What needs to be done » What you return must match the entries word for word, minus the pictures.

Records to process »
________________

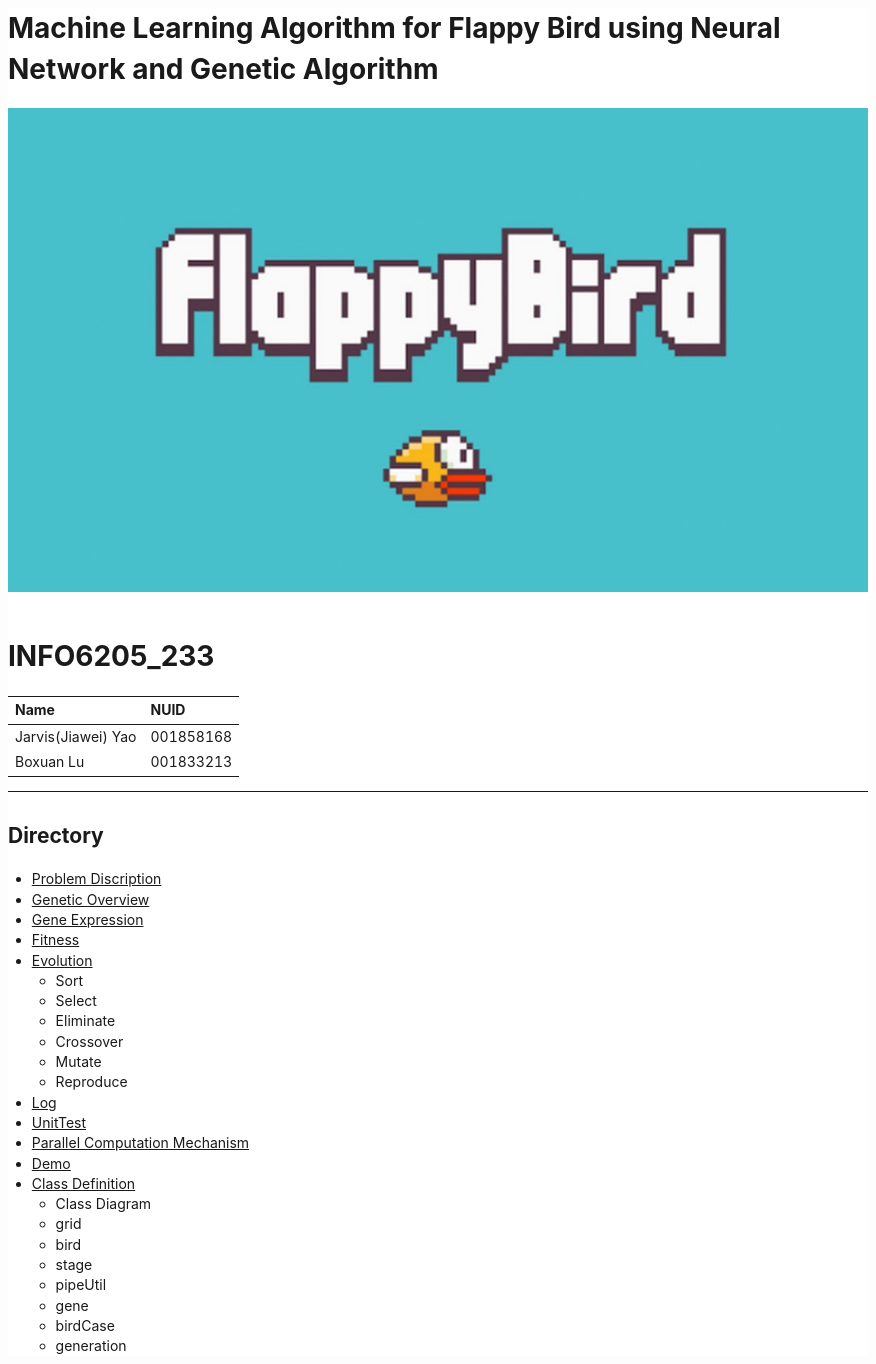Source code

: Machine Learning Algorithm for Flappy Bird using Neural Network and Genetic Algorithm
=======
![](/img/flappy-bird-header.jpg "Flappy Bird")
# INFO6205_233

|Name|NUID|
|:---|:---|
|Jarvis(Jiawei) Yao|001858168|
|Boxuan Lu|001833213|

****
## Directory
* [Problem Discription](#ProblemDiscription)
* [Genetic Overview](#Overview)
* [Gene Expression](#GeneExpression)
* [Fitness](#Fitness)
* [Evolution](#Evolution)
    * Sort
    * Select
    * Eliminate
    * Crossover
    * Mutate
    * Reproduce
* [Log](#Log)
* [UnitTest](#UnitTest)
* [Parallel Computation Mechanism](#ParallelComputationMechanism)
* [Demo](#Demo)
* [Class Definition](#ClassDefinition)
    * Class Diagram
    * grid
    * bird
    * stage
    * pipeUtil
    * gene
    * birdCase
    * generation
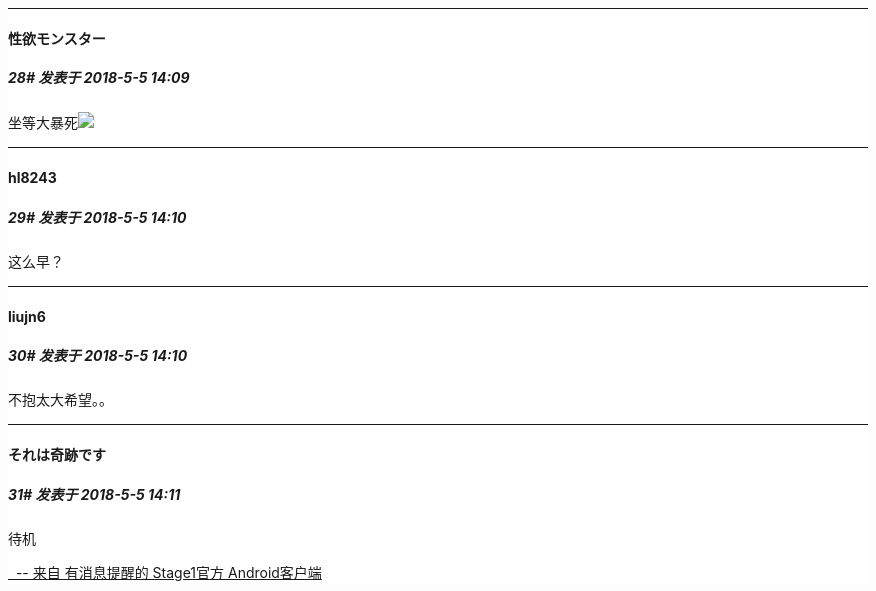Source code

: 





-----

####  性欲モンスター  
##### 28#       发表于 2018-5-5 14:09




坐等大暴死<img src="https://static.saraba1st.com/image/smiley/face2017/015.png" referrerpolicy="no-referrer">







-----

####  hl8243  
##### 29#       发表于 2018-5-5 14:10




这么早？







-----

####  liujn6  
##### 30#       发表于 2018-5-5 14:10




不抱太大希望。。







-----

####  それは奇跡です  
##### 31#       发表于 2018-5-5 14:11




待机

[  -- 来自 有消息提醒的 Stage1官方 Android客户端](https://www.coolapk.com/apk/140634)





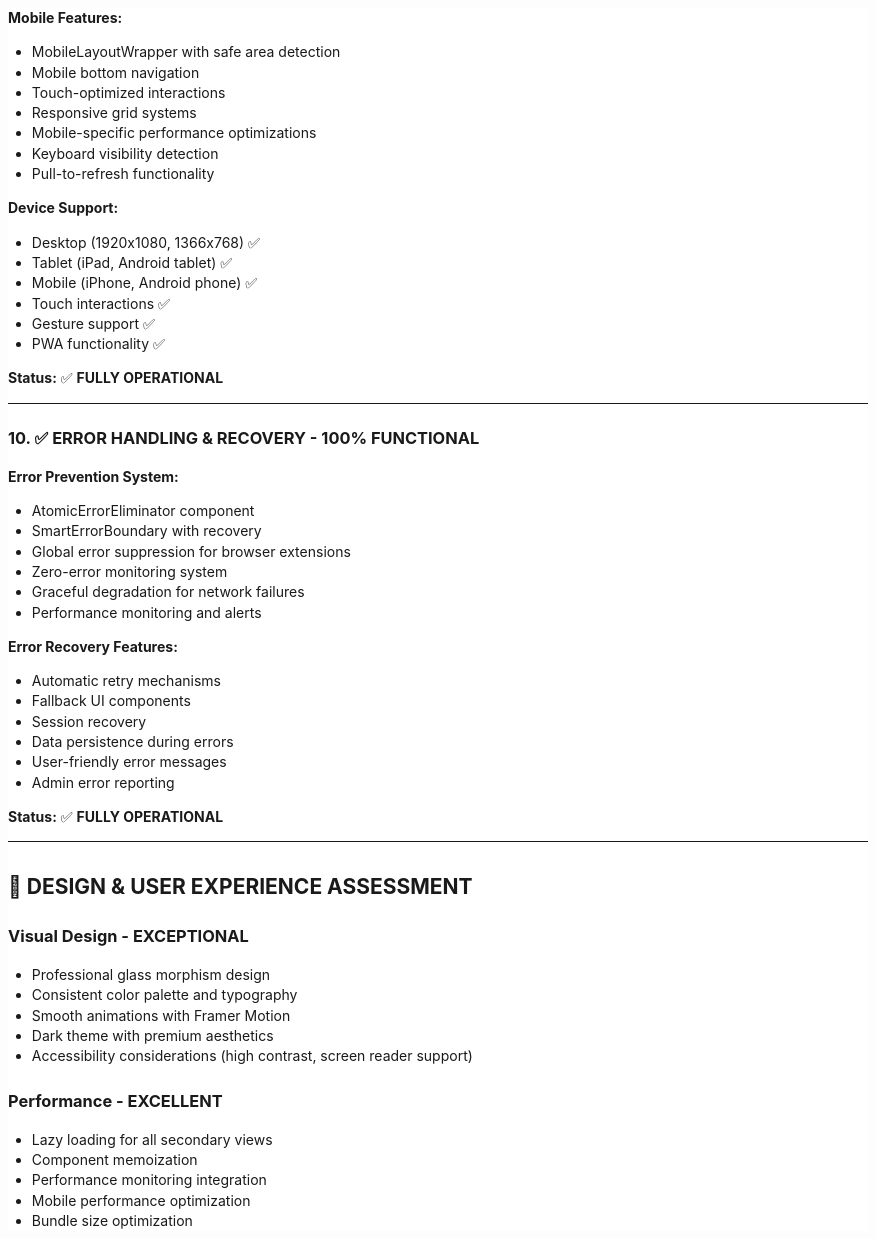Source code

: **Mobile Features:**
- MobileLayoutWrapper with safe area detection
- Mobile bottom navigation
- Touch-optimized interactions
- Responsive grid systems
- Mobile-specific performance optimizations
- Keyboard visibility detection
- Pull-to-refresh functionality

**Device Support:**
- Desktop (1920x1080, 1366x768) ✅
- Tablet (iPad, Android tablet) ✅
- Mobile (iPhone, Android phone) ✅
- Touch interactions ✅
- Gesture support ✅
- PWA functionality ✅

**Status:** ✅ **FULLY OPERATIONAL**

---

### 10. ✅ ERROR HANDLING & RECOVERY - **100% FUNCTIONAL**

**Error Prevention System:**
- AtomicErrorEliminator component
- SmartErrorBoundary with recovery
- Global error suppression for browser extensions
- Zero-error monitoring system
- Graceful degradation for network failures
- Performance monitoring and alerts

**Error Recovery Features:**
- Automatic retry mechanisms
- Fallback UI components
- Session recovery
- Data persistence during errors
- User-friendly error messages
- Admin error reporting

**Status:** ✅ **FULLY OPERATIONAL**

---

## 🎨 DESIGN & USER EXPERIENCE ASSESSMENT

### Visual Design - **EXCEPTIONAL**
- Professional glass morphism design
- Consistent color palette and typography
- Smooth animations with Framer Motion
- Dark theme with premium aesthetics
- Accessibility considerations (high contrast, screen reader support)

### Performance - **EXCELLENT**
- Lazy loading for all secondary views
- Component memoization
- Performance monitoring integration
- Mobile performance optimization
- Bundle size optimization
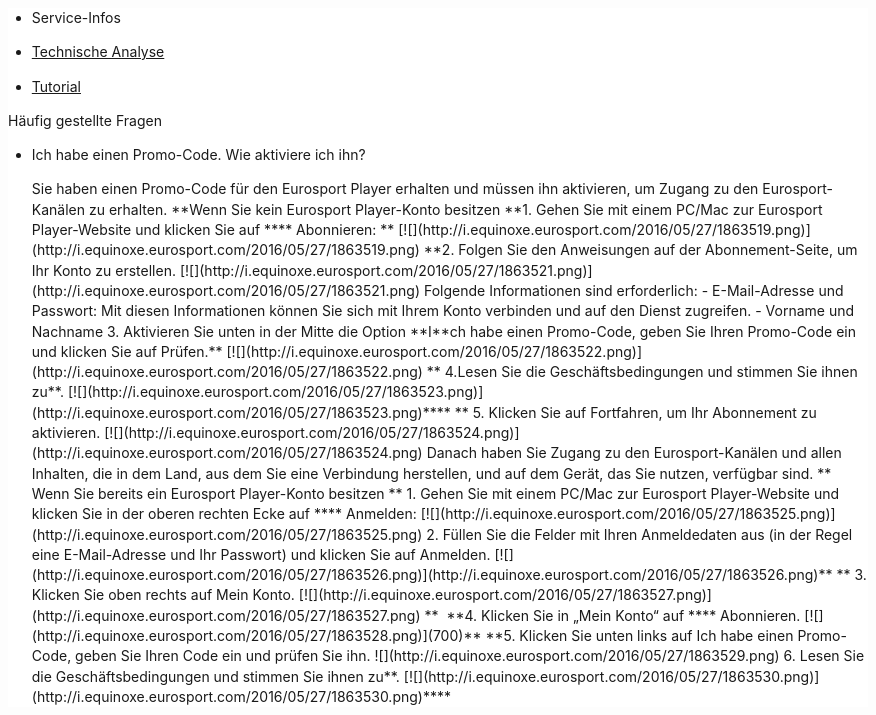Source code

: -   Service-Infos

-   <a href="/diagnostic.shtml" class="faq-menu-title">Technische Analyse</a>

-   <a href="/free-tour.shtml" class="faq-menu-title">Tutorial</a>

Häufig gestellte Fragen

-   Ich habe einen Promo-Code. Wie aktiviere ich ihn?

    <span>
    Sie haben einen Promo-Code für den Eurosport Player erhalten und müssen ihn aktivieren, um Zugang zu den Eurosport-Kanälen zu erhalten.</span><span>
    </span><span> </span>**<span>Wenn Sie kein Eurosport Player-Konto besitzen</span><span>
    </span>**<span>1. Gehen Sie mit einem PC/Mac zur Eurosport Player-Website und klicken Sie auf **** Abonnieren: </span><span>**
    [![](http://i.equinoxe.eurosport.com/2016/05/27/1863519.png)](http://i.equinoxe.eurosport.com/2016/05/27/1863519.png)
    **</span><span>2. Folgen Sie den Anweisungen auf der Abonnement-Seite, um Ihr Konto zu erstellen.</span><span>
    [![](http://i.equinoxe.eurosport.com/2016/05/27/1863521.png)](http://i.equinoxe.eurosport.com/2016/05/27/1863521.png)
    </span><span>Folgende Informationen sind erforderlich:
    </span><span>
    - E-Mail-Adresse und Passwort: Mit diesen Informationen können Sie sich mit Ihrem Konto verbinden und auf den Dienst zugreifen.
    - Vorname und Nachname
    </span><span>3. Aktivieren Sie unten in der Mitte die Option **I**ch habe einen Promo-Code, geben Sie Ihren Promo-Code ein und klicken Sie auf Prüfen.</span>**<span>
    [![](http://i.equinoxe.eurosport.com/2016/05/27/1863522.png)](http://i.equinoxe.eurosport.com/2016/05/27/1863522.png)
    </span>**<span>
    4.Lesen Sie die Geschäftsbedingungen und stimmen Sie ihnen zu**.
    [![](http://i.equinoxe.eurosport.com/2016/05/27/1863523.png)](http://i.equinoxe.eurosport.com/2016/05/27/1863523.png)**</span>**<span>
    </span>**<span>
    5. Klicken Sie auf Fortfahren, um Ihr Abonnement zu aktivieren.
    [![](http://i.equinoxe.eurosport.com/2016/05/27/1863524.png)](http://i.equinoxe.eurosport.com/2016/05/27/1863524.png)</span><span>
    </span><span>Danach haben Sie Zugang zu den Eurosport-Kanälen und allen Inhalten, die in dem Land, aus dem Sie eine Verbindung herstellen, und auf dem Gerät, das Sie nutzen, verfügbar sind.</span><span>
    </span>**<span>
    </span><span>Wenn Sie bereits ein Eurosport Player-Konto besitzen </span>**<span>
    </span><span>1. Gehen Sie mit einem PC/Mac zur Eurosport Player-Website und klicken Sie in der oberen rechten Ecke auf **** Anmelden:
    [![](http://i.equinoxe.eurosport.com/2016/05/27/1863525.png)](http://i.equinoxe.eurosport.com/2016/05/27/1863525.png)</span><span>
    </span><span>2. Füllen Sie die Felder mit Ihren Anmeldedaten aus (in der Regel eine E-Mail-Adresse und Ihr Passwort) und klicken Sie auf Anmelden.
    [![](http://i.equinoxe.eurosport.com/2016/05/27/1863526.png)](http://i.equinoxe.eurosport.com/2016/05/27/1863526.png)</span>**<span>
    </span>**<span>
    </span><span>3. Klicken Sie oben rechts auf Mein Konto.
    </span><span>[![](http://i.equinoxe.eurosport.com/2016/05/27/1863527.png)](http://i.equinoxe.eurosport.com/2016/05/27/1863527.png)
    </span>** <span>
    </span>**<span>4. Klicken Sie in „Mein Konto“ auf **** Abonnieren.
    [![](http://i.equinoxe.eurosport.com/2016/05/27/1863528.png)](700)</span>**<span>
    </span>**<span>5. Klicken Sie unten links auf Ich habe einen Promo-Code, geben Sie Ihren Code ein und prüfen Sie ihn.
    ![](http://i.equinoxe.eurosport.com/2016/05/27/1863529.png)</span><span>
    </span><span>6. Lesen Sie die Geschäftsbedingungen und stimmen Sie ihnen zu**.
    [![](http://i.equinoxe.eurosport.com/2016/05/27/1863530.png)](http://i.equinoxe.eurosport.com/2016/05/27/1863530.png)**</span>**<span>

________________

Exercise solution »
Source code

: Machine Learning Algorithm for Flappy Bird using Neural Network and Genetic Algorithm
=======
![](/img/flappy-bird-header.jpg "Flappy Bird")
# INFO6205_233

|Name|NUID|
|:---|:---|
|Jarvis(Jiawei) Yao|001858168|
|Boxuan Lu|001833213|

****
## Directory
* [Problem Discription](#ProblemDiscription)
* [Genetic Overview](#Overview)
* [Gene Expression](#GeneExpression)
* [Fitness](#Fitness)
* [Evolution](#Evolution)
    * Sort
    * Select
    * Eliminate
    * Crossover
    * Mutate
    * Reproduce
* [Log](#Log)
* [UnitTest](#UnitTest)
* [Parallel Computation Mechanism](#ParallelComputationMechanism)
* [Demo](#Demo)
* [Class Definition](#ClassDefinition)
    * Class Diagram
    * grid
    * bird
    * stage
    * pipeUtil
    * gene
    * birdCase
    * generation
Source code

: 





-----

####  性欲モンスター  
##### 28#       发表于 2018-5-5 14:09




坐等大暴死<img src="https://static.saraba1st.com/image/smiley/face2017/015.png" referrerpolicy="no-referrer">







-----

####  hl8243  
##### 29#       发表于 2018-5-5 14:10




这么早？







-----

####  liujn6  
##### 30#       发表于 2018-5-5 14:10




不抱太大希望。。







-----

####  それは奇跡です  
##### 31#       发表于 2018-5-5 14:11




待机

[  -- 来自 有消息提醒的 Stage1官方 Android客户端](https://www.coolapk.com/apk/140634)





Source code

: **Mobile Features:**
- MobileLayoutWrapper with safe area detection
- Mobile bottom navigation
- Touch-optimized interactions
- Responsive grid systems
- Mobile-specific performance optimizations
- Keyboard visibility detection
- Pull-to-refresh functionality

**Device Support:**
- Desktop (1920x1080, 1366x768) ✅
- Tablet (iPad, Android tablet) ✅
- Mobile (iPhone, Android phone) ✅
- Touch interactions ✅
- Gesture support ✅
- PWA functionality ✅

**Status:** ✅ **FULLY OPERATIONAL**

---

### 10. ✅ ERROR HANDLING & RECOVERY - **100% FUNCTIONAL**

**Error Prevention System:**
- AtomicErrorEliminator component
- SmartErrorBoundary with recovery
- Global error suppression for browser extensions
- Zero-error monitoring system
- Graceful degradation for network failures
- Performance monitoring and alerts

**Error Recovery Features:**
- Automatic retry mechanisms
- Fallback UI components
- Session recovery
- Data persistence during errors
- User-friendly error messages
- Admin error reporting

**Status:** ✅ **FULLY OPERATIONAL**

---

## 🎨 DESIGN & USER EXPERIENCE ASSESSMENT

### Visual Design - **EXCEPTIONAL**
- Professional glass morphism design
- Consistent color palette and typography
- Smooth animations with Framer Motion
- Dark theme with premium aesthetics
- Accessibility considerations (high contrast, screen reader support)

### Performance - **EXCELLENT**
- Lazy loading for all secondary views
- Component memoization
- Performance monitoring integration
- Mobile performance optimization
- Bundle size optimization
Source code

: -   Service-Infos

-   <a href="/diagnostic.shtml" class="faq-menu-title">Technische Analyse</a>

-   <a href="/free-tour.shtml" class="faq-menu-title">Tutorial</a>

Häufig gestellte Fragen

-   Ich habe einen Promo-Code. Wie aktiviere ich ihn?

    <span>
    Sie haben einen Promo-Code für den Eurosport Player erhalten und müssen ihn aktivieren, um Zugang zu den Eurosport-Kanälen zu erhalten.</span><span>
    </span><span> </span>**<span>Wenn Sie kein Eurosport Player-Konto besitzen</span><span>
    </span>**<span>1. Gehen Sie mit einem PC/Mac zur Eurosport Player-Website und klicken Sie auf **** Abonnieren: </span><span>**
    [![](http://i.equinoxe.eurosport.com/2016/05/27/1863519.png)](http://i.equinoxe.eurosport.com/2016/05/27/1863519.png)
    **</span><span>2. Folgen Sie den Anweisungen auf der Abonnement-Seite, um Ihr Konto zu erstellen.</span><span>
    [![](http://i.equinoxe.eurosport.com/2016/05/27/1863521.png)](http://i.equinoxe.eurosport.com/2016/05/27/1863521.png)
    </span><span>Folgende Informationen sind erforderlich:
    </span><span>
    - E-Mail-Adresse und Passwort: Mit diesen Informationen können Sie sich mit Ihrem Konto verbinden und auf den Dienst zugreifen.
    - Vorname und Nachname
    </span><span>3. Aktivieren Sie unten in der Mitte die Option **I**ch habe einen Promo-Code, geben Sie Ihren Promo-Code ein und klicken Sie auf Prüfen.</span>**<span>
    [![](http://i.equinoxe.eurosport.com/2016/05/27/1863522.png)](http://i.equinoxe.eurosport.com/2016/05/27/1863522.png)
    </span>**<span>
    4.Lesen Sie die Geschäftsbedingungen und stimmen Sie ihnen zu**.
    [![](http://i.equinoxe.eurosport.com/2016/05/27/1863523.png)](http://i.equinoxe.eurosport.com/2016/05/27/1863523.png)**</span>**<span>
    </span>**<span>
    5. Klicken Sie auf Fortfahren, um Ihr Abonnement zu aktivieren.
    [![](http://i.equinoxe.eurosport.com/2016/05/27/1863524.png)](http://i.equinoxe.eurosport.com/2016/05/27/1863524.png)</span><span>
    </span><span>Danach haben Sie Zugang zu den Eurosport-Kanälen und allen Inhalten, die in dem Land, aus dem Sie eine Verbindung herstellen, und auf dem Gerät, das Sie nutzen, verfügbar sind.</span><span>
    </span>**<span>
    </span><span>Wenn Sie bereits ein Eurosport Player-Konto besitzen </span>**<span>
    </span><span>1. Gehen Sie mit einem PC/Mac zur Eurosport Player-Website und klicken Sie in der oberen rechten Ecke auf **** Anmelden:
    [![](http://i.equinoxe.eurosport.com/2016/05/27/1863525.png)](http://i.equinoxe.eurosport.com/2016/05/27/1863525.png)</span><span>
    </span><span>2. Füllen Sie die Felder mit Ihren Anmeldedaten aus (in der Regel eine E-Mail-Adresse und Ihr Passwort) und klicken Sie auf Anmelden.
    [![](http://i.equinoxe.eurosport.com/2016/05/27/1863526.png)](http://i.equinoxe.eurosport.com/2016/05/27/1863526.png)</span>**<span>
    </span>**<span>
    </span><span>3. Klicken Sie oben rechts auf Mein Konto.
    </span><span>[![](http://i.equinoxe.eurosport.com/2016/05/27/1863527.png)](http://i.equinoxe.eurosport.com/2016/05/27/1863527.png)
    </span>** <span>
    </span>**<span>4. Klicken Sie in „Mein Konto“ auf **** Abonnieren.
    [![](http://i.equinoxe.eurosport.com/2016/05/27/1863528.png)](700)</span>**<span>
    </span>**<span>5. Klicken Sie unten links auf Ich habe einen Promo-Code, geben Sie Ihren Code ein und prüfen Sie ihn.
    ![](http://i.equinoxe.eurosport.com/2016/05/27/1863529.png)</span><span>
    </span><span>6. Lesen Sie die Geschäftsbedingungen und stimmen Sie ihnen zu**.
    [![](http://i.equinoxe.eurosport.com/2016/05/27/1863530.png)](http://i.equinoxe.eurosport.com/2016/05/27/1863530.png)**</span>**<span>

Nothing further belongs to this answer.